Misora is a geisha whose father (the great Takashi Shimura) is a touchy, useless old bugger. His heart's in the right place and he's a very good carpenter, but he's also an idiot without the common sense to make the success of himself that his talent deserves. Misora has to look after this fish-faced old goat, while also batting away annoying male customers, getting her father an apprentice and babysitting some boy who thinks he's old enough to drink sake. There's a romantic interest, who of course has his own stiff-necked idiot father. There are business rivals. There are naive fellow geisha who need a mother hen from time to time. None of it's surprising, but it's nice and it passes the time.
The film has two weaknesses, I think. The first is that this Prickly-Mouthed Geisha isn't sufficiently Prickly-Mouthed. She's direct, yes, but she doesn't actually tear into people and there's nothing outrageous about her. Compared with what I'd expected, Misora seems mild. I'd have enjoyed it had they gone a bit further. The film even contains a perfect example of what I'm talking about, in the form of Kuma's wife. Normally she's sweet and friendly, but cross her and she'll bite your head off. (Given her husband's stupidity, quite right too.) She was funny. She made me laugh in all her scenes.
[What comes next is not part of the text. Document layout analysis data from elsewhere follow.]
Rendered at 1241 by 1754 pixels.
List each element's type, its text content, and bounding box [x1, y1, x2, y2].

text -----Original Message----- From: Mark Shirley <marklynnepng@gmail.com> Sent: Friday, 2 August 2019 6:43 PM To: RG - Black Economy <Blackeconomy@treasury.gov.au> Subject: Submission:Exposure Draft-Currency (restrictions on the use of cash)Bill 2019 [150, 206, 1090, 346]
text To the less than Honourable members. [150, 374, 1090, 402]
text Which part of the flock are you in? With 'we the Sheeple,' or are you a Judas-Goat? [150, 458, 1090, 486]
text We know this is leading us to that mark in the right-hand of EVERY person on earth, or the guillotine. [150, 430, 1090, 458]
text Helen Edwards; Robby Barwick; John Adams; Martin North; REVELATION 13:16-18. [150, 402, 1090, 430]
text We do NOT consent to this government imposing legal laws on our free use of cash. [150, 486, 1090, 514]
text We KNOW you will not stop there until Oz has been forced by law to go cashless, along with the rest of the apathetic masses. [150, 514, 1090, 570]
The other weakness involves the love story. The "falling in love" stage of the plot is underwritten. Everything's fine once that's out of the way, but one has to take it on trust that Misora's fallen in love with Shinjiro Ebara instead of getting to see it for oneself. Maybe the filmmakers felt they couldn't do displays of passion in a Japanese family film in 1959?
This isn't a brilliant film, of course. It's solid 1950s studio fare, not too dissimilar from what you'd get from Britain or America at around the same time. Decent, but nothing you'd call special. I enjoyed it.